---------- Page excerpt ----------

And please stay after the film for our panel discussion: "Unleashing Your Inner Karen."
by Anonymous | reply 103 | April 2, 2023 3:17 PM |
Kind of surprised the frau who shows up screeching about misogyny hasn't shown up accusing OP of starting one of these threads several times a day.
by Anonymous | reply 104 | April 2, 2023 3:23 PM |
R104 She is too busy packing for the fest!
by Anonymous | reply 105 | April 2, 2023 8:29 PM |
R104, I think she complained earlier in the thread.
by Anonymous | reply 106 | April 3, 2023 12:50 PM |
A entire wall of wine-themed kitchen art!
by Anonymous | reply 107 | April 3, 2023 12:55 PM |
There should be a competition where participants sit round and watch other people eat and then judge them/make comparisons with their own more saintly food choices. Most patronising wins.
by Anonymous | reply 108 | April 3, 2023 1:27 PM |
Also a parenting competition where contestants debate the correct way to use various baby equipment such as slings, strollers and different types of breast pumps. Whoever makes other mothers look stupid for fumbling with the mechanics of these things wins. Bonus points if they accuse other mothers of child endangerment.
by Anonymous | reply 109 | April 3, 2023 4:39 PM |
[quote]Also a parenting competition where contestants debate the correct way to use various baby equipment such as slings
I'm sure we have very different ideas about the correct way to use a sling.

----------

[Work instructions]
Please retype the forum thread word for word, starting at the words "by Anonymous | reply 103" and stopping after "for the fest!".

---------- Records supplied ----------

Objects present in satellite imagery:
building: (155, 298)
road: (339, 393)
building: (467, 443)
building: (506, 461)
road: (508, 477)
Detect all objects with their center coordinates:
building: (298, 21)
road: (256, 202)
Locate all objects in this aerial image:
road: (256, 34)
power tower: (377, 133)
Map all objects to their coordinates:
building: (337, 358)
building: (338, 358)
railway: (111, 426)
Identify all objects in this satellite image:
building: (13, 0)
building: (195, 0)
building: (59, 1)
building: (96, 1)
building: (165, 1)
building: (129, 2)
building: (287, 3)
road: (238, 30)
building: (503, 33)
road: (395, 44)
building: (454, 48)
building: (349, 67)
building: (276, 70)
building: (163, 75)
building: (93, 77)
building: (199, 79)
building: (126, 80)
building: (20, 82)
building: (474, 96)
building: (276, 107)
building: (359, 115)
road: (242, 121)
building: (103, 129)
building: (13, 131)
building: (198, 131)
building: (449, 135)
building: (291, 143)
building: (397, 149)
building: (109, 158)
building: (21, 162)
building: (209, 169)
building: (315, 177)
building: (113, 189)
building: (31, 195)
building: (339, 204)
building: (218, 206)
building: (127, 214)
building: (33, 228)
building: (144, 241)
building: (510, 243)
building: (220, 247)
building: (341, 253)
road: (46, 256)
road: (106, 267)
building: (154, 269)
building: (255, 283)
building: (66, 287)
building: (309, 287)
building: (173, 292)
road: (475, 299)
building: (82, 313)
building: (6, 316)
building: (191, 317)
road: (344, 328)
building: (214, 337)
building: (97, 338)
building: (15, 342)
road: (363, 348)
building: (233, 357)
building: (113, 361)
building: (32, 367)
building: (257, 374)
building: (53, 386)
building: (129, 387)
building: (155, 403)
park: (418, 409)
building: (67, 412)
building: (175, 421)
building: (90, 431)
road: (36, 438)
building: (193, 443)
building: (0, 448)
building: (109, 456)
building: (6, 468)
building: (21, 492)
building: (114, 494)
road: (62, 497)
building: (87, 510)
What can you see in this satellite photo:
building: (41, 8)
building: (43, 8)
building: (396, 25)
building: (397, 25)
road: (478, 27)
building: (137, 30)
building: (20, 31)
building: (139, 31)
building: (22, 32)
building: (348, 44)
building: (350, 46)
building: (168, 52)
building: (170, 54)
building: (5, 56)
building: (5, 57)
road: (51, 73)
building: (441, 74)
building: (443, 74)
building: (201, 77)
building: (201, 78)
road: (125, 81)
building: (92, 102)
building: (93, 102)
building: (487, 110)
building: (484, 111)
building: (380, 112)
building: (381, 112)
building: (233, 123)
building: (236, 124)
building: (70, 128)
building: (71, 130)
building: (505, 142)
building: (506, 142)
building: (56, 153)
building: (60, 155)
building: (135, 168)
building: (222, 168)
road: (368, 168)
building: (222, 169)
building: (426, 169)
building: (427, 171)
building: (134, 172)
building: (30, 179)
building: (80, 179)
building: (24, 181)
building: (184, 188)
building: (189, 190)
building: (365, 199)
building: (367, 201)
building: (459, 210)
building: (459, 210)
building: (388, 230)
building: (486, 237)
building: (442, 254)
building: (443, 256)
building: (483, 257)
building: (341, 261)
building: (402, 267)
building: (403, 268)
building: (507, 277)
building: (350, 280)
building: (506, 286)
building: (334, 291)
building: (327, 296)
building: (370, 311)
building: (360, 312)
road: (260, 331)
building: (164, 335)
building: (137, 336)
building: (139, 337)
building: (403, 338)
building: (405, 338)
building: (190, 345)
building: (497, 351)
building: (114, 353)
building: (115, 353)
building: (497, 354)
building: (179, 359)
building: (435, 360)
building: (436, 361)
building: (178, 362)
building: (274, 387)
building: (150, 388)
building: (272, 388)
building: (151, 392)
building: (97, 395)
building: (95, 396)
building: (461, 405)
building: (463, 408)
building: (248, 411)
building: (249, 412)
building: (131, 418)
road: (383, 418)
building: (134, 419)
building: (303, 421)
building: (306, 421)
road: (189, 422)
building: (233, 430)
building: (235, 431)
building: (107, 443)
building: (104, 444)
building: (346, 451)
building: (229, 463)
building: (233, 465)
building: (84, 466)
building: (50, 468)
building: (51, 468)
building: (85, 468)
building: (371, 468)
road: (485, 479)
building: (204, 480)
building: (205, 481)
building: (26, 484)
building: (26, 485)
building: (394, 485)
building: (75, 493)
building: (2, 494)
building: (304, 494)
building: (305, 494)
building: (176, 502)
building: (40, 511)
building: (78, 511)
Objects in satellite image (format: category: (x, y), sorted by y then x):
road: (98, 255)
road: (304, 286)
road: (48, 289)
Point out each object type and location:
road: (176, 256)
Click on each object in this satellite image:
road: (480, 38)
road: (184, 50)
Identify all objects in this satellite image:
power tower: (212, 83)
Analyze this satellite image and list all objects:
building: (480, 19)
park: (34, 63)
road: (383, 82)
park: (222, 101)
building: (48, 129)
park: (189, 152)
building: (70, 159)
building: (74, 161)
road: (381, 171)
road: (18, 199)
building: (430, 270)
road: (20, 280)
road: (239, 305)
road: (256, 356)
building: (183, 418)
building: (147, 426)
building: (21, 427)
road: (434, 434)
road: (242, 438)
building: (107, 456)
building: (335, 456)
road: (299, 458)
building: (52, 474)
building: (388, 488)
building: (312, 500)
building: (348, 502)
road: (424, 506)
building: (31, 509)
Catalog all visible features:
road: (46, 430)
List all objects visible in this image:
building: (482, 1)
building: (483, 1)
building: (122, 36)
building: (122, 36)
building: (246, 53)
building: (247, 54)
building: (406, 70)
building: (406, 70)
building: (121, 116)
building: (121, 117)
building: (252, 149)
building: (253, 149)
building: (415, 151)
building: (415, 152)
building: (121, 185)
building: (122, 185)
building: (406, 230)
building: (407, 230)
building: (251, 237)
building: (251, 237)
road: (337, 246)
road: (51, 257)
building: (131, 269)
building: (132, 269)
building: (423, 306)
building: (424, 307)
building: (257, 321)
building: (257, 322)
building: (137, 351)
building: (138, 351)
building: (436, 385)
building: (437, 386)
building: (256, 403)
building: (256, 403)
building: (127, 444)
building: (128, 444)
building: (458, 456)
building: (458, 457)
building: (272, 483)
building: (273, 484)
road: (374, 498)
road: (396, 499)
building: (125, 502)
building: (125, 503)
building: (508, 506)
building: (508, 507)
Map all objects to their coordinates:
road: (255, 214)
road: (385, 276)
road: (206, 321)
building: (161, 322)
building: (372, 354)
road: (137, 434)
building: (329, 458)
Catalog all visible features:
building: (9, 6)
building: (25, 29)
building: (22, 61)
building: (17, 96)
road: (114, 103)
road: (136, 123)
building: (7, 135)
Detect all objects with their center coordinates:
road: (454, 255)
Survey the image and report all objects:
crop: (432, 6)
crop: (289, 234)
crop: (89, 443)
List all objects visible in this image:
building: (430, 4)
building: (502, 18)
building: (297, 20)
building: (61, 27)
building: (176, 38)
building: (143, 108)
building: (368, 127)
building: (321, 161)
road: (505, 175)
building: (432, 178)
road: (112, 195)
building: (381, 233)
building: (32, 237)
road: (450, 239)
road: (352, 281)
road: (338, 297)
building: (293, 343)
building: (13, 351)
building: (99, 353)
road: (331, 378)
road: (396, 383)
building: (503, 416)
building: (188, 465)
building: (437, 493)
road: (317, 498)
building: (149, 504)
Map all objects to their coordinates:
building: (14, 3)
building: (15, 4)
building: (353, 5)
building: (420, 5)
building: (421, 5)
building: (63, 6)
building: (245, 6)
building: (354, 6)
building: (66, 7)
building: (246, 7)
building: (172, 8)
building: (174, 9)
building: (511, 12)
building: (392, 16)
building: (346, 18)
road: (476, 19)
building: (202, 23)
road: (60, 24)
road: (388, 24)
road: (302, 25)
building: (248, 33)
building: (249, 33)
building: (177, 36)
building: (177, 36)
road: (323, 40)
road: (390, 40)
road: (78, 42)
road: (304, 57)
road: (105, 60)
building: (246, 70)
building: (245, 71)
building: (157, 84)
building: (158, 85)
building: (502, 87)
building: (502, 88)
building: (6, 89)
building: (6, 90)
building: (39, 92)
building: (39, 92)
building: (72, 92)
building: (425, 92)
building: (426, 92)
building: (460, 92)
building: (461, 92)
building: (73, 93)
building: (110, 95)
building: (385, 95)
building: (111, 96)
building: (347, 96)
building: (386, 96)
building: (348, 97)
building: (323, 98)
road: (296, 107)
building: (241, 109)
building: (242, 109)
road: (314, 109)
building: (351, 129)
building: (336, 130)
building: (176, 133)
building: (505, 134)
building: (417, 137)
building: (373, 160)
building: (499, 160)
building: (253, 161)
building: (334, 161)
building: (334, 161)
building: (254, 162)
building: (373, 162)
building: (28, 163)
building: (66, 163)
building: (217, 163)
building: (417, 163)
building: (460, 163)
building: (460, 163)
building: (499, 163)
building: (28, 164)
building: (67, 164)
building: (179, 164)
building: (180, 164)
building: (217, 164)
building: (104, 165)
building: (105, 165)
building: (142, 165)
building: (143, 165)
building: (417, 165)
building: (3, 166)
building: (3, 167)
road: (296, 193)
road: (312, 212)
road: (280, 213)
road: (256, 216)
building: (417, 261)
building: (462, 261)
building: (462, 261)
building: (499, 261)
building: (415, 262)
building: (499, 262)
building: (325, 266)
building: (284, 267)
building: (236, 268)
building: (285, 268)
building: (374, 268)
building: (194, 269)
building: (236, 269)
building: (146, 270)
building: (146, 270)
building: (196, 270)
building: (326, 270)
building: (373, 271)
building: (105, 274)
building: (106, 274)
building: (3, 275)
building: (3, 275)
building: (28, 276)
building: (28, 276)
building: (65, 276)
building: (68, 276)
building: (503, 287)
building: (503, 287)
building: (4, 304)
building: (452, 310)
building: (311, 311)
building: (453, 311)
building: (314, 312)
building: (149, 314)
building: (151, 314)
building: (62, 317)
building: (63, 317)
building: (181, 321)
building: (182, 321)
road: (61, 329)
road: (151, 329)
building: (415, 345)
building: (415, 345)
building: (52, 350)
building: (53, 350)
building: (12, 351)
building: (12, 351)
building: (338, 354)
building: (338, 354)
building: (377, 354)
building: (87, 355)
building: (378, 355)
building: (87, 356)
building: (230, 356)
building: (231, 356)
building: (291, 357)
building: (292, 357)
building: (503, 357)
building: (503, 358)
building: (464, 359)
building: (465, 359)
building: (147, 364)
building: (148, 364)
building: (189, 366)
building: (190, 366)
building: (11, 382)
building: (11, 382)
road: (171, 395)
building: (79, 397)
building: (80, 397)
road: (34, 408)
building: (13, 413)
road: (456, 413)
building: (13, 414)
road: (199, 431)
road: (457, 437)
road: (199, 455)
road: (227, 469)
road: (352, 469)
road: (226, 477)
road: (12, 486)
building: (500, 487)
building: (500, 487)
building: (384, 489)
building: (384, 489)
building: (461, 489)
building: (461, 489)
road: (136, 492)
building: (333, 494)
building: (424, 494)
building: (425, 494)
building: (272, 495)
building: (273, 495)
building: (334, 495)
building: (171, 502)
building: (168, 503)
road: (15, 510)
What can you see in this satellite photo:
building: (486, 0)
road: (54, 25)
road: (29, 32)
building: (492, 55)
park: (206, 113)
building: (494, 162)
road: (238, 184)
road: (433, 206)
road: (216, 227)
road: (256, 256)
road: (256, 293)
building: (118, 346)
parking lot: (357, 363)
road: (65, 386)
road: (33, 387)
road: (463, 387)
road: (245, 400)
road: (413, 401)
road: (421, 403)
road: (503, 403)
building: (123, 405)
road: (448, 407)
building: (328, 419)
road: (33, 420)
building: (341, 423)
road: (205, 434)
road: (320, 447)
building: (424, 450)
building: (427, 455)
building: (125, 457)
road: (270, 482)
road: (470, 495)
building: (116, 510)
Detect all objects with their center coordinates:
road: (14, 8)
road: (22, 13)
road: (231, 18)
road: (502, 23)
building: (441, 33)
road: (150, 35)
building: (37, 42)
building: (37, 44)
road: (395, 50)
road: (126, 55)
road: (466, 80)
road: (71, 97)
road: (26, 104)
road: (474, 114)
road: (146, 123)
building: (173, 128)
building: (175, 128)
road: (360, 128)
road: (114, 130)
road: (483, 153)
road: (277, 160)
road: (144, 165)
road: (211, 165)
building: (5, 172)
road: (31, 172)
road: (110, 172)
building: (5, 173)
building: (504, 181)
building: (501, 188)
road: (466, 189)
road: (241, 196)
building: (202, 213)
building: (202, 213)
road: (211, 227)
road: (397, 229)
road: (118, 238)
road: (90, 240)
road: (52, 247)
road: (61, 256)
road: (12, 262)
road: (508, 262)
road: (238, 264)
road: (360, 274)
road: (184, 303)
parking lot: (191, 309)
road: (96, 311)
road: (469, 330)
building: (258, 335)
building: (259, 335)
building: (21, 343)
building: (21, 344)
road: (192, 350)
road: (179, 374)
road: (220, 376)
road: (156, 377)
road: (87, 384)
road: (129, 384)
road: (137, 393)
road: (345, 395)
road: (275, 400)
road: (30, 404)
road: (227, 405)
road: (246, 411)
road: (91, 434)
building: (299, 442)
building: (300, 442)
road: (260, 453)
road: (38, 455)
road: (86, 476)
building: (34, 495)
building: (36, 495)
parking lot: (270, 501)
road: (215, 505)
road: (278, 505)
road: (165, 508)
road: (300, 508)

----------

[Written response]
by Anonymous | reply 103 | April 2, 2023 3:17 PM |
Kind of surprised the frau who shows up screeching about misogyny hasn't shown up accusing OP of starting one of these threads several times a day.
by Anonymous | reply 104 | April 2, 2023 3:23 PM |
R104 She is too busy packing for the fest!